00:18:32.040 Throughout this discussion, it is important to highlight various factors affecting caching strategies. Proxies can significantly enhance performance by accepting requests and serving cached responses, either from memory or through other strategies. Understanding the differences between a load balancer and caching proxy can aid in making informed architectural decisions for handling traffic efficiently. Load balancers distribute requests among the available application servers based on several algorithms, while caching proxies primarily store the responses and reuse them to alleviate server load.

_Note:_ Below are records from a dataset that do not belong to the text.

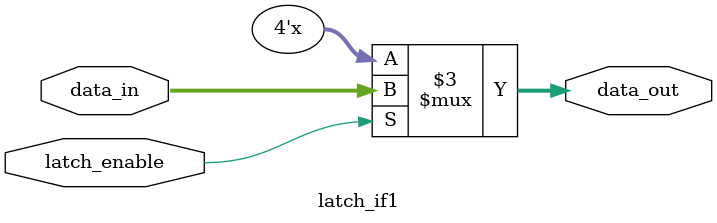
<source format=v>
module latch_if1(data_out, data_in, latch_enable);
  output 		[3: 0] 	data_out; 
  input 		[3: 0] 	data_in;
  input 			latch_enable;
  reg 		[3: 0] 	data_out;

  always @  (latch_enable or data_in)
    if (latch_enable) data_out = data_in;
      else data_out = data_out;		
endmodule


</source>
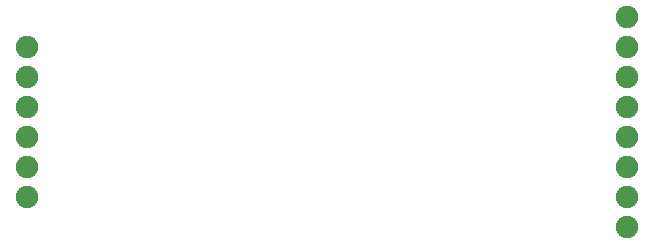
<source format=gbs>
G04 #@! TF.FileFunction,Soldermask,Bot*
%FSLAX46Y46*%
G04 Gerber Fmt 4.6, Leading zero omitted, Abs format (unit mm)*
G04 Created by KiCad (PCBNEW 4.0.7) date 01/22/18 17:36:01*
%MOMM*%
%LPD*%
G01*
G04 APERTURE LIST*
%ADD10C,0.100000*%
%ADD11C,1.906220*%
G04 APERTURE END LIST*
D10*
D11*
X121920000Y-102870000D03*
X121920000Y-105410000D03*
X121920000Y-107950000D03*
X121920000Y-110490000D03*
X121920000Y-113030000D03*
X121920000Y-115570000D03*
X172720000Y-100330000D03*
X172720000Y-102870000D03*
X172720000Y-105410000D03*
X172720000Y-107950000D03*
X172720000Y-110490000D03*
X172720000Y-113030000D03*
X172720000Y-115570000D03*
X172720000Y-118110000D03*
M02*

</source>
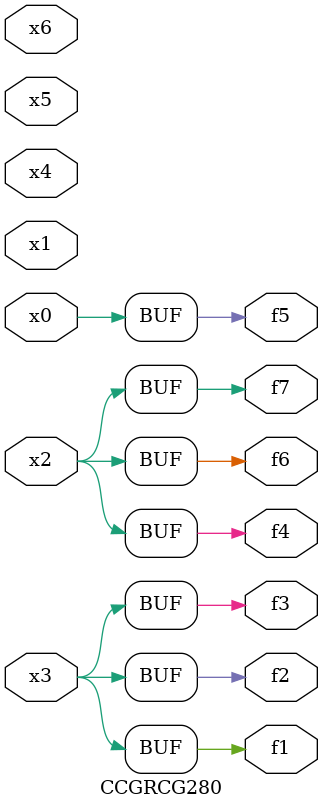
<source format=v>
module CCGRCG280(
	input x0, x1, x2, x3, x4, x5, x6,
	output f1, f2, f3, f4, f5, f6, f7
);
	assign f1 = x3;
	assign f2 = x3;
	assign f3 = x3;
	assign f4 = x2;
	assign f5 = x0;
	assign f6 = x2;
	assign f7 = x2;
endmodule

</source>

00:19:49.600 In many scenarios, proxies like Squid and Varnish operate seamlessly with caching strategies and help maintain cache coherence. By ensuring that cache rules are respected, they strike a balance between performance and data integrity. The principles of REST, outlined by Roy Fielding during the same period HTTP was being developed, can also optimize web architecture. While REST is not part of HTTP itself, it provides guidelines that can enhance effective use of HTTP, which, when combined with best practices, leads to more efficient caching strategies. Understanding this interplay between HTTP and REST promotes the design of responsive and efficient web applications.

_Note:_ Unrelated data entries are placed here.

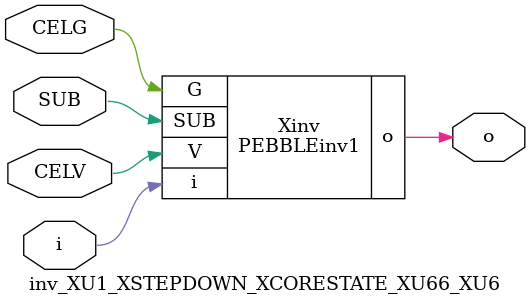
<source format=v>



module PEBBLEinv1 ( o, G, SUB, V, i );

  input V;
  input i;
  input G;
  output o;
  input SUB;
endmodule

//Celera Confidential Do Not Copy inv_XU1_XSTEPDOWN_XCORESTATE_XU66_XU6
//Celera Confidential Symbol Generator
//5V Inverter
module inv_XU1_XSTEPDOWN_XCORESTATE_XU66_XU6 (CELV,CELG,i,o,SUB);
input CELV;
input CELG;
input i;
input SUB;
output o;

//Celera Confidential Do Not Copy inv
PEBBLEinv1 Xinv(
.V (CELV),
.i (i),
.o (o),
.SUB (SUB),
.G (CELG)
);
//,diesize,PEBBLEinv1

//Celera Confidential Do Not Copy Module End
//Celera Schematic Generator
endmodule

</source>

00:21:47.280 REST emphasizes using hyperlinks and resources effectively, allowing web applications to be stateless. By linking different representations of resources, such as HTML and JSON, applications can efficiently manage state transitions without relying on sessions. This promotes better caching strategies because every state transition inherently invalidates prior cached responses when a resource changes. Ultimately, the goal is to ensure users receive accurate and timely data while minimizing unnecessary requests, enhancing the overall user experience. Implementing these practices can ensure that web applications are more performant, responsive, and equipped to handle high volumes of traffic efficiently.

00:24:51.080 Throughout this talk, I emphasized various caching mechanisms and their role in optimizing web application performance. For anyone looking to dig deeper, I recommend checking out my GitHub for source code and references to the specifications that outline how to effectively implement caching in HTTP. In particular, certain papers encapsulate detailed information on caching strategies. If there are any questions about what I covered or specific implementations, I am here to clarify and assist.

00:28:42.490 To summarize, if you’re using Cache-Control with private, cache behavior will differ based on user agent settings. It’s important to consider implications, especially when scaling applications across multiple servers with caching proxies. Rails produces header defaults that cater to worst-case behavior, but it’s equally necessary to tweak settings for optimal performance according to individual application needs. Understanding these nuances within caching can significantly enhance the efficiency and user experience of your web applications. Thank you for your time! If there are any further questions or discussions about caching or specific implementations, I’m more than happy to engage.

00:30:56.230 Before closing, let’s address any lingering questions or thoughts. I appreciate your engagement, and I hope this presentation has equipped you with valuable insights into HTTP and caching practices that can enhance your web development efforts.